"After these, and marching abreast, the Cardinals of Tournon, Veneur and Givry; the Bishop of Soissons; and Monsieur Gabriel of Saluces, carrying a beautiful relic of a cross studded with several precious stones.

"After these, Knights with their battle-axes escorting the precious and sacred body of our Lord Jesus Christ at the sacrament of the altar, which was carried by Monsieur the Bishop of Paris on a cross under a canopy of crimson velvet spangled with gold fleur-de-lis, the canopy being borne aloft by our Seigneurs, the King's sons, to wit, Monsieur the Dauphin, Monsieur of Orleans, Monsieur of Angoulème, and Monsieur of Vendosme, all the said Princes bareheaded, and clad in robes of black velvet with heavy gold borders and lined with white satin, and near them several counts and barons to relieve them.

"After these, came the King our Sire, bareheaded, in great reverence. He was clad in a robe of black velvet lined with black silk, girded with a girdle of taffeta, and in his hand a large white wax candle furnished with a holder of crimson velvet. Beside him, the Cardinal of Lorraine, to whom, every time the holy sacrament rested at the halting places, the said Seigneur our King passed the wax candle, while he himself made his prayers with his hands joined. Seeing the which, there was none among the spectators, whether grown or little, who did not weep warm tears, and who did not pray to God for the King whom the said people saw in such great devotion, and performing so devout an act and so worthy of remembrance for all time.
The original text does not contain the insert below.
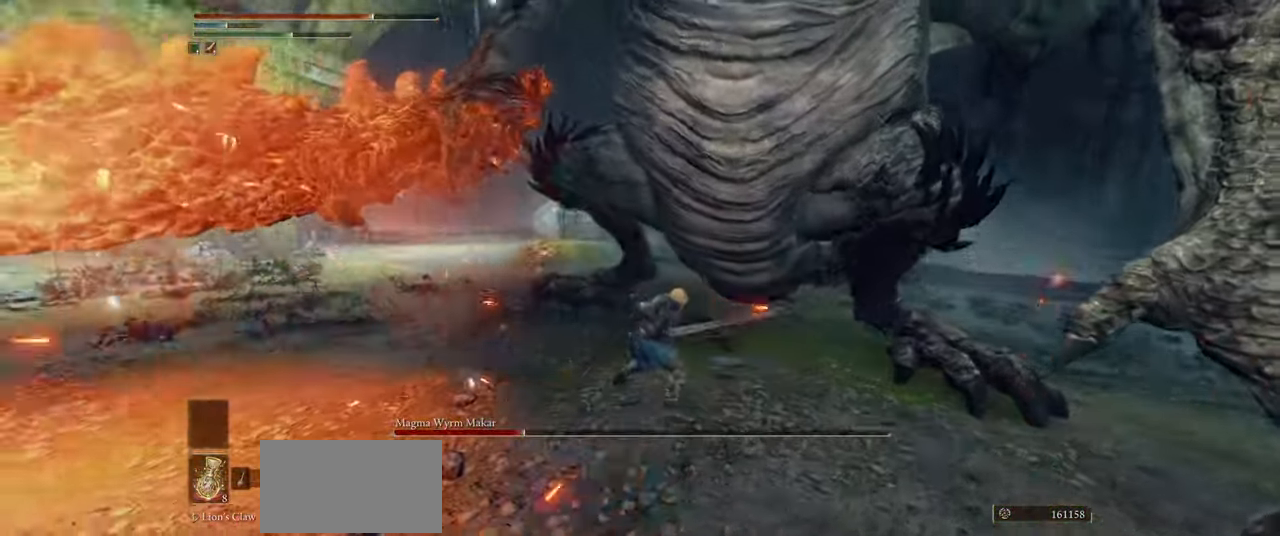
{"keys": ["w"], "mouse": ["wheel"], "events": []}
And it may well be presumed that neither Jew nor infidel present, seeing the example of the King and his good people, failed of being converted to the Catholic faith.
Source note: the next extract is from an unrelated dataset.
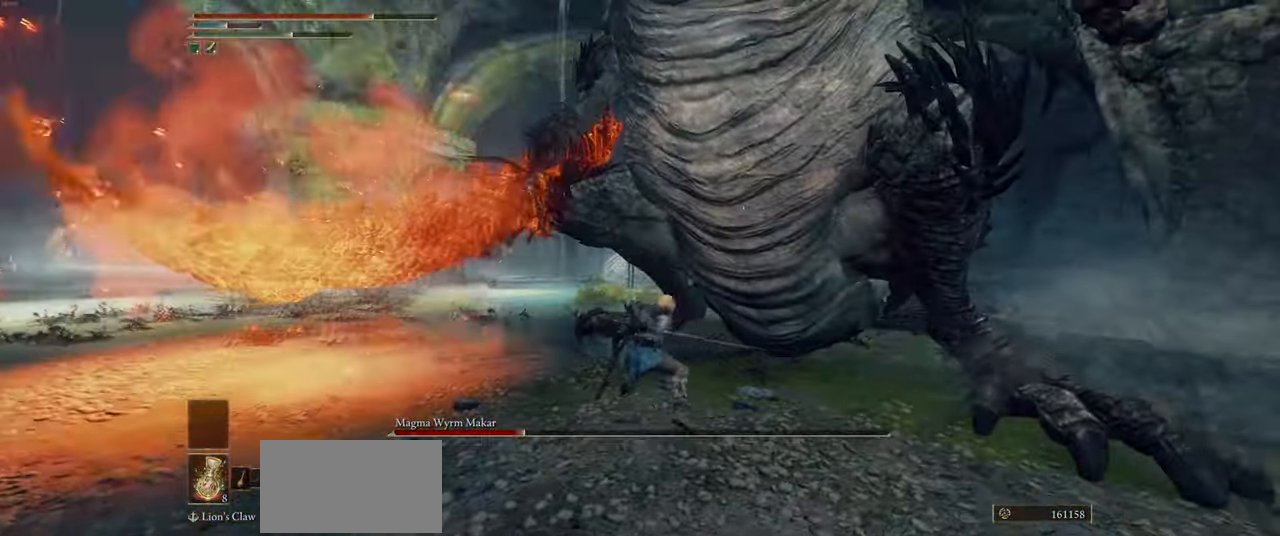
{"keys": ["a", "w"], "mouse": [], "events": [[466, "a", "down"], [466, "mouse_wheel", "up"]]}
"After these, the parliaments, with the ushers walking before, each with a staff in his hands; the four notaries; the clerks of the criminal courts, dressed in scarlet gowns and wearing their furred hats; messieurs the presidents with their mantles over their shoulders and their mortars on their heads; the chiefs of departments, and the counsellors, in red robes.

"After these, the Chief Justices, and heads of the treasury and the mint; the comptrollers of the city of Paris, each with a lighted white wax candle in his hand, and clad in their parti-colored robes of red and blue, the city colors.

"Finally, the archers, the cross-bowmen, and the arquebusiers of Paris, dressed in their uniforms, and each holding a wax candle."[40]

Such was that great Catholic procession!

The procession wound its way through St. Honoré, St. Denis and St. James-of-the-Slaughterhouse Streets, and then crossed the Notre Dame Bridge.

Cages full of birds were opened, and the little feathered brood flew from their prisons with open wings. The procession deployed on the square before the parvise of the Cathedral of Notre Dame. All the surrounding houses, tapestried from top to bottom, were lined with spectators at the windows, on the cornices, the shafts of pillars and the roofs. As they stood waiting for the procession to go by near the Arcade of Eschappes, the Franc-Taupin and his nephew caught sight of Hervé among the Cordelier monks, whose garb he wore.

"My brother!" cried Odelin, making to rush forward towards Hervé and embrace him. "There is my brother!"